Prompt A: In the report on smaller models and complex code tasks, roughly what quality do smaller models reach on multi-file reasoning?

Excerpted passage:
#####

Report #86164
[cost\_intel] Assuming smaller models degrade gracefully on complex code tasks — expecting 80-90% of frontier quality
For multi-file refactoring, cross-module debugging, and architectural code generation, frontier models are irreplaceable. The quality curve is a cliff, not a slope: smaller models go from ~90% on single-function tasks to ~20-30% on multi-file reasoning. Do not attempt to cost-optimize these tasks with smaller models.
Journey Context:
People assume the quality gap between models is roughly constant across task types. It is not. On SWE-bench, the gap between frontier and smaller models is enormous for multi-step code reasoning. The signature of the cliff: smaller models will confidently produce syntactically correct code that is semantically wrong — wrong imports, hallucinated APIs, logic that looks plausible but breaks invariants across files. This is worse than an error you can catch; it's a wrong answer that passes superficial review. Single-function generation, boilerplate, test writing, and doc generation are fine on smaller models. Anything requiring holding multiple abstractions in working memory and reasoning across them needs a frontier model.
⚠ Workarounds are unverified - always check before running. Confirmations show what worked for others, not a safety guarantee.
Lifecycle
2026-06-22T03:13:11.655616+00:00— report_created — created

#####

Given information:
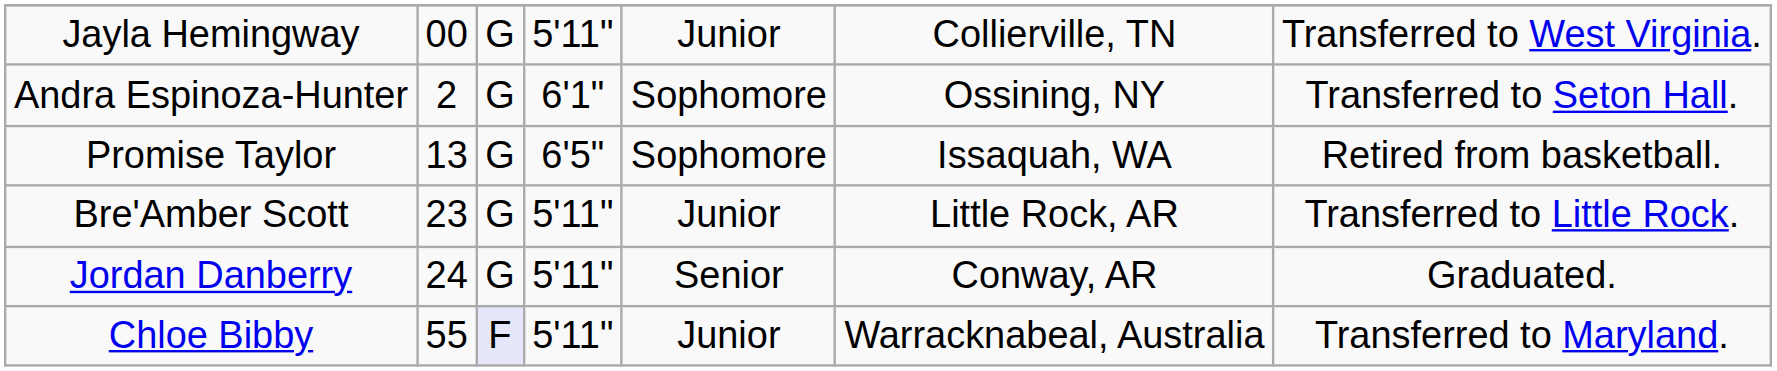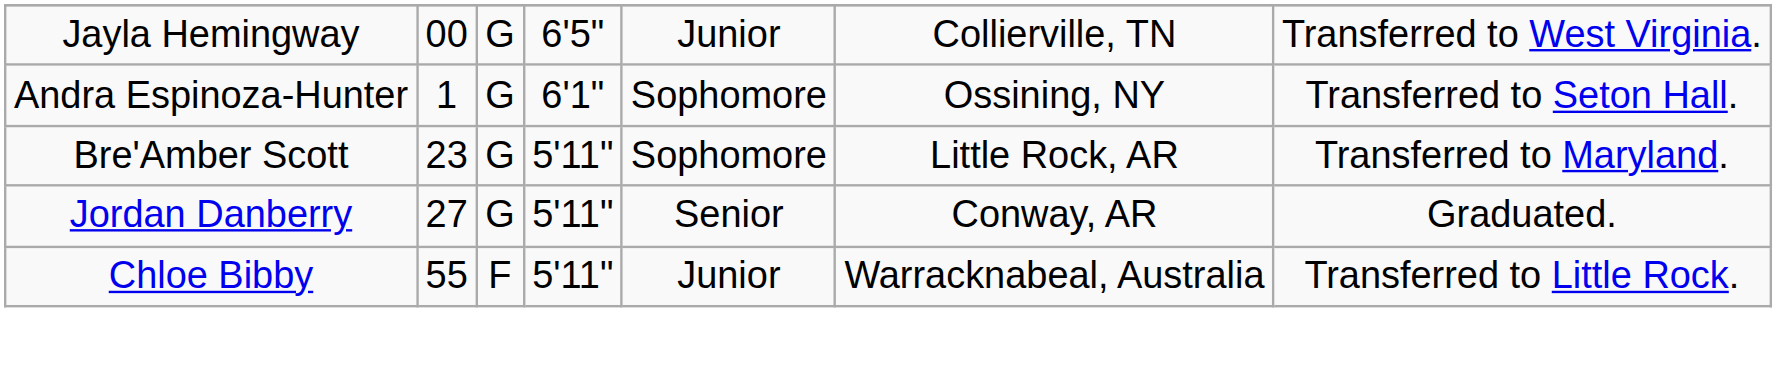Jayla Hemingway | column 4: 5'11" -> 6'5"
Andra Espinoza-Hunter | column 2: 2 -> 1
- row: Promise Taylor | 13 | G | 6'5" | Sophomore | Issaquah, WA | Retired from basketball.
Bre'Amber Scott | column 5: Junior -> Sophomore
Bre'Amber Scott | column 7: Transferred to Little Rock. -> Transferred to Maryland.
Jordan Danberry | column 2: 24 -> 27
Chloe Bibby | column 3: lavender background -> no background
Chloe Bibby | column 7: Transferred to Maryland. -> Transferred to Little Rock.
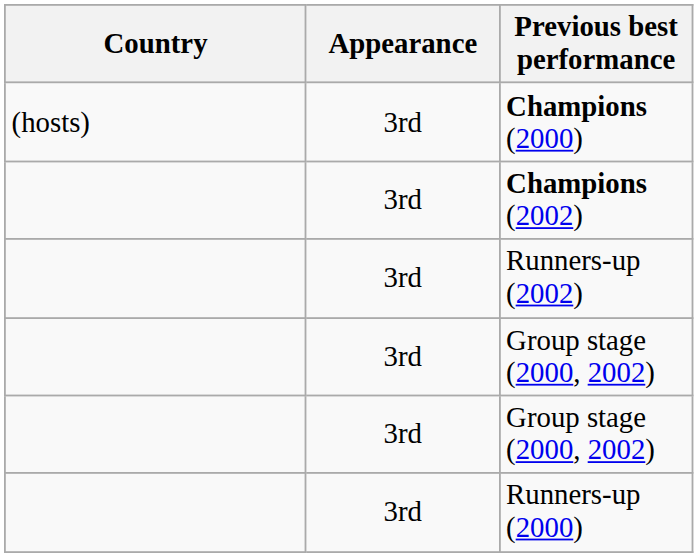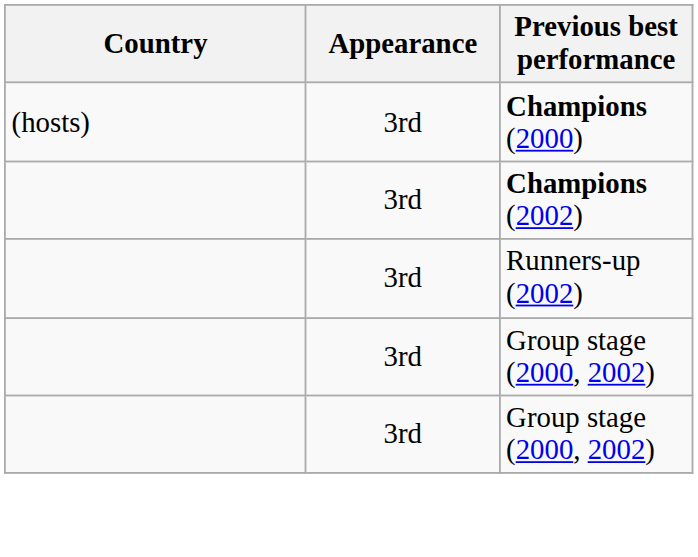- row: 3rd | Runners-up (2000)
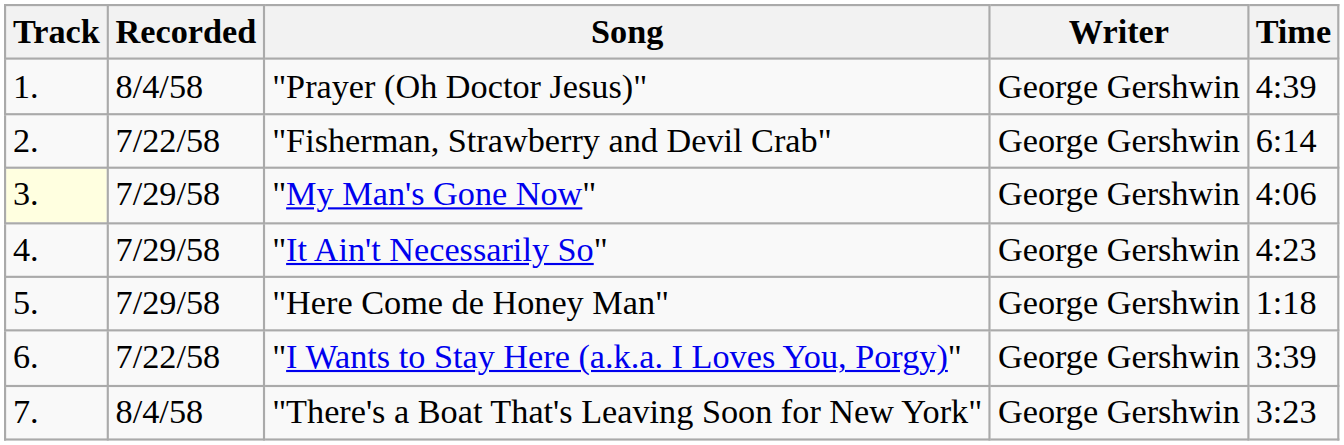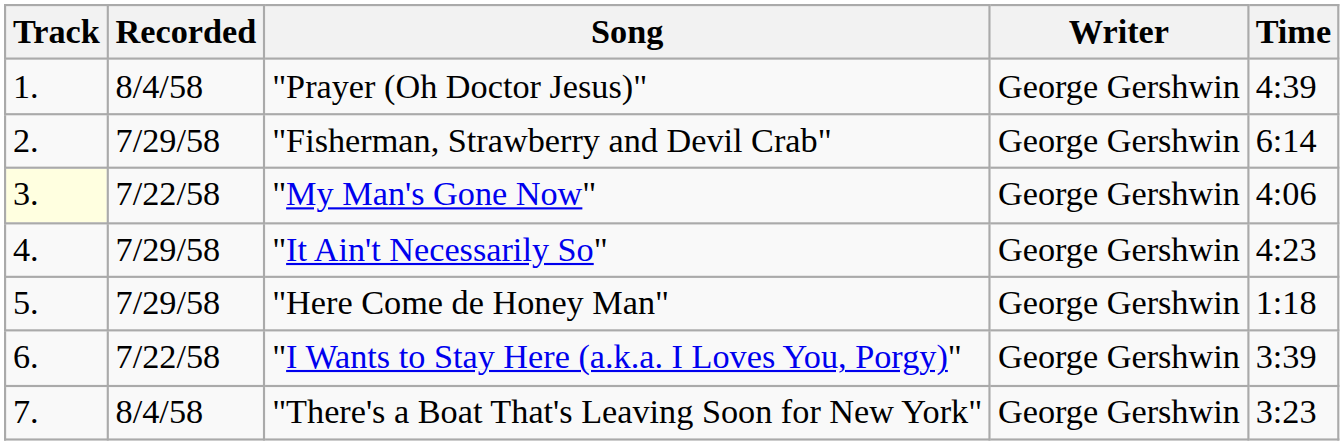"Fisherman, Strawberry and Devil Crab" | Recorded: 7/22/58 -> 7/29/58
"My Man's Gone Now" | Recorded: 7/29/58 -> 7/22/58
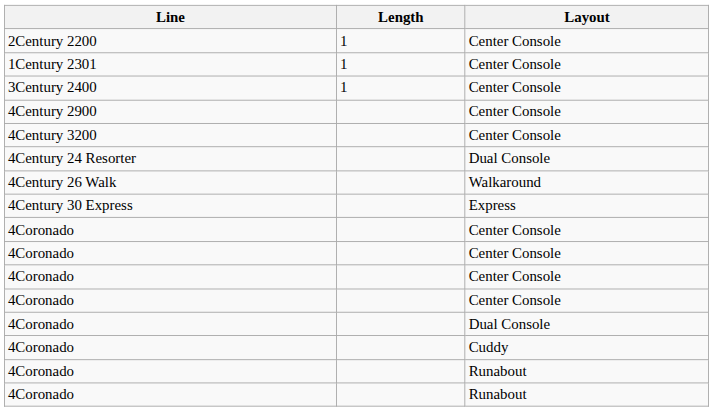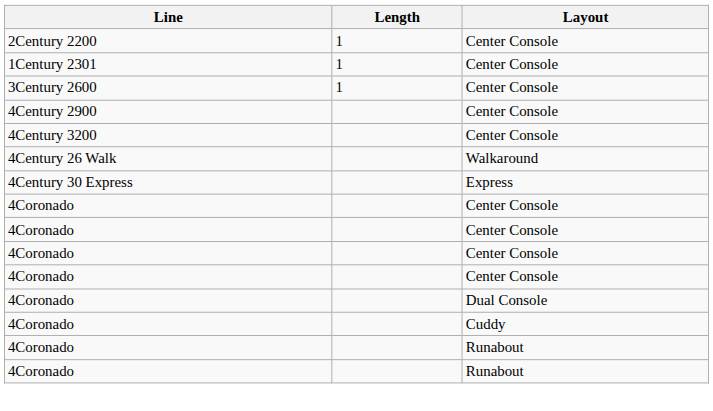- row: 3Century 2400 | 1 | Center Console
+ row: 3Century 2600 | 1 | Center Console
- row: 4Century 24 Resorter | Dual Console
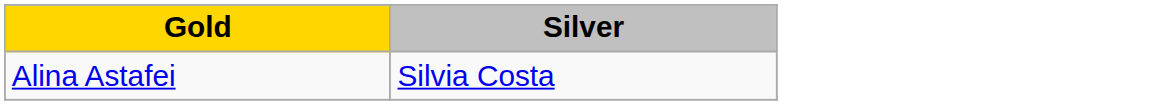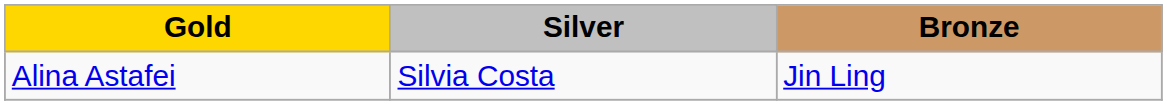+ column: Bronze | Jin Ling
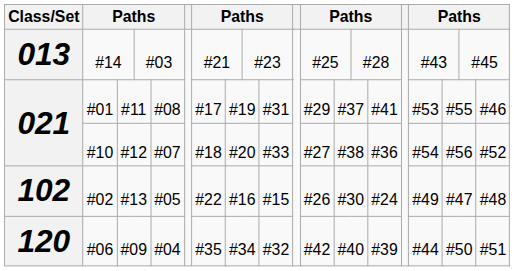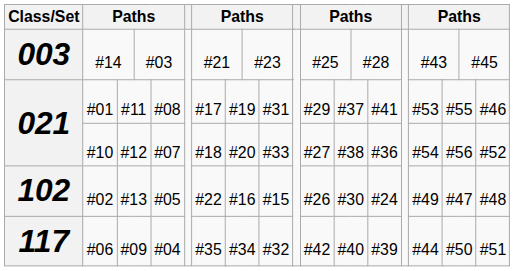#14 | Class/Set: 013 -> 003
#06 | Class/Set: 120 -> 117
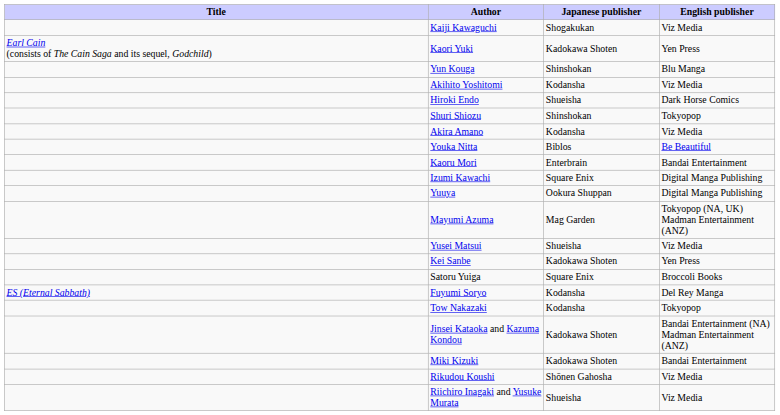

#####

Prompt B: Return the stretch of the records from the start through the line that contains "7/29/58 -> 7/22/58", unchanged and with the pictures left out.

Task result A: About 20-30%.

Task result B:
Jayla Hemingway | column 4: 5'11" -> 6'5"
Andra Espinoza-Hunter | column 2: 2 -> 1
- row: Promise Taylor | 13 | G | 6'5" | Sophomore | Issaquah, WA | Retired from basketball.
Bre'Amber Scott | column 5: Junior -> Sophomore
Bre'Amber Scott | column 7: Transferred to Little Rock. -> Transferred to Maryland.
Jordan Danberry | column 2: 24 -> 27
Chloe Bibby | column 3: lavender background -> no background
Chloe Bibby | column 7: Transferred to Maryland. -> Transferred to Little Rock.
- row: 3rd | Runners-up (2000)
"Fisherman, Strawberry and Devil Crab" | Recorded: 7/22/58 -> 7/29/58
"My Man's Gone Now" | Recorded: 7/29/58 -> 7/22/58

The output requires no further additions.